There was no parish in Jersey that did not know their goodness, but mostly in the parishes of St. Martin's and Rozel were their faithful labours done. From all parts of the island people came to hear Michel speak, though that was but seldom; and when he spoke he always wore the sword the Queen had given him, and used the Book he had studied in her palace. It was to their home that Buonespoir the pirate—faithful to his promise to the Queen that he would harry English ships no more came wounded, after an engagement with a French boat sent to capture him, carried thither by Shadrach, Meshach, and Abednego. It was there he died, after having drunk a bottle of St. Ouen's muscadella, brought secretly to him by his unchanging friend, Lempriere, so hastening the end.

The Comtesse de Montgomery, who lived in a cottage near by, came constantly to the little house on the hillside by Rozel Bay. She had never loved her own children more than she did the brown-haired child with the deep-blue eyes, which was the one pledge of the great happiness of Michel and Angele.

Soon after this child was born, M. Aubert had been put to rest in St. Martin's churchyard, and there his tombstone might be seen so late as a hundred years ago. So things went softly by for seven years, and then Madame de Montgomery journeyed to England, on invitation of the Queen and to better fortune, and Angele and De la Foret were left to their quiet life in Jersey. Sometimes this quiet was broken by bitter news from France, of fresh persecution, and fresh struggle on the part of the Huguenots. Thereafter for hours, sometimes for days, De la Foret would be lost in sorrowful and restless meditation; and then he fretted against his peaceful calling and his uneventful life. But the gracious hand of his wife and the eyes of his child led him back to cheerful ways again.

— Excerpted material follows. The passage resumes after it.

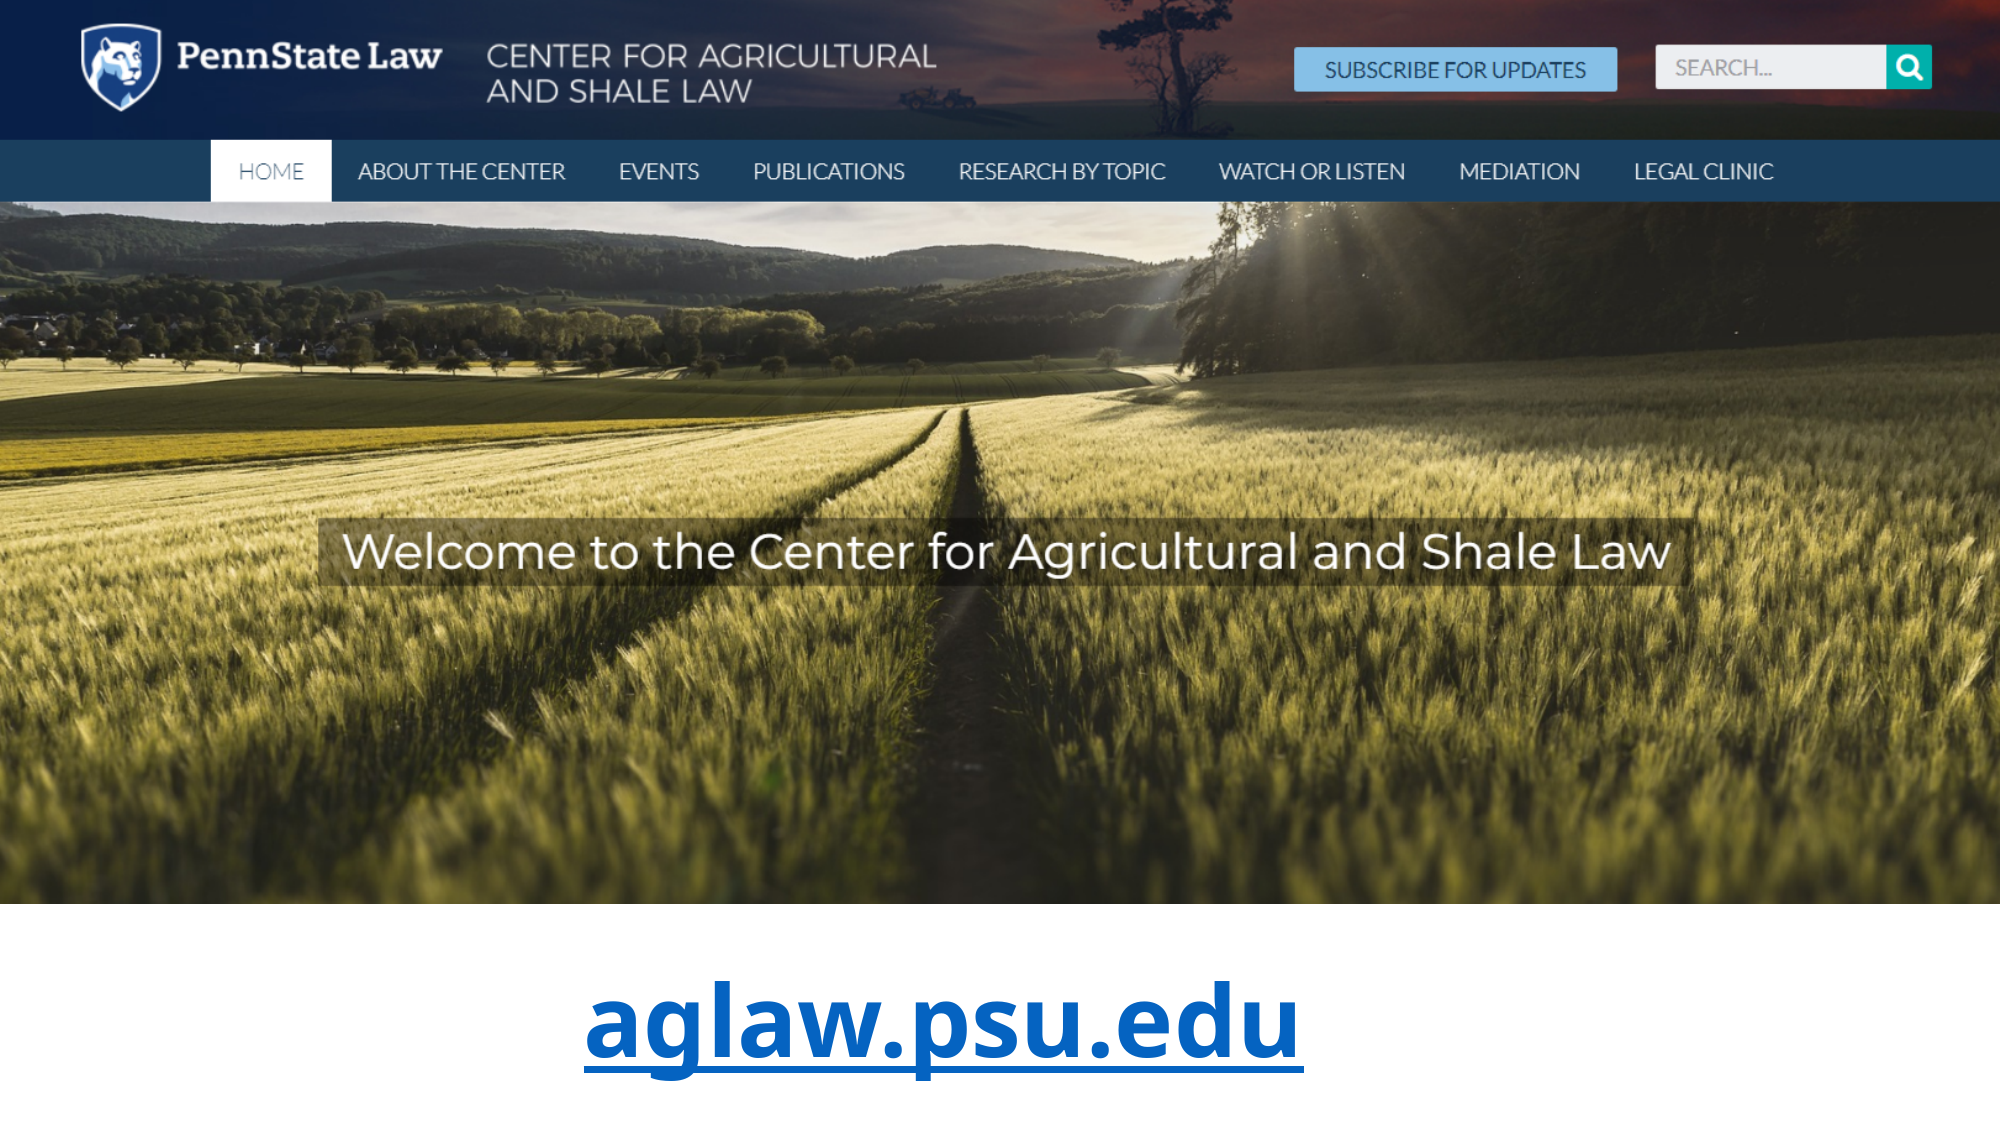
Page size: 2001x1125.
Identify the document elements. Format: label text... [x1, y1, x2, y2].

picture [0, 0, 2000, 904]
text_box aglaw.psu.edu [427, 950, 1461, 1102]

Suddenly one day came the fearful news from England that the plague had broken out, and that thousands were dying. The flight from London was like the flight of the children of Israel into the desert. The dead- carts filled with decaying bodies rattled through the foul streets, to drop their horrid burdens into the great pit at Aldgate; the bells of London tolled all day and all night for the passing of human souls. Hundreds of homes, isolated because of a victim of the plague found therein, became ghastly breeding-places of the disease, and then silent, disgusting graves. If a man shivered in fear, or staggered from weakness, or for very hunger turned sick, he was marked as a victim, and despite his protests was huddled away with the real victims to die the awful death. From every church, where clergy were left to pray, went up the cry for salvation from "plague, pestilence, and famine." Scores of ships from Holland and from France lay in the Channel, not allowed to touch the shores of England, nor permitted to return whence they came. On the very day that news of this reached Jersey, came a messenger from the Queen of England for Michel de la Foret to hasten to her Court for that she had need of him, and it was a need which would bring him honour. Even as the young officer who brought the letter handed it to De la Foret in the little house on the hill-side above Rozel Bay, he was taken suddenly ill, and fell at the Camisard's feet.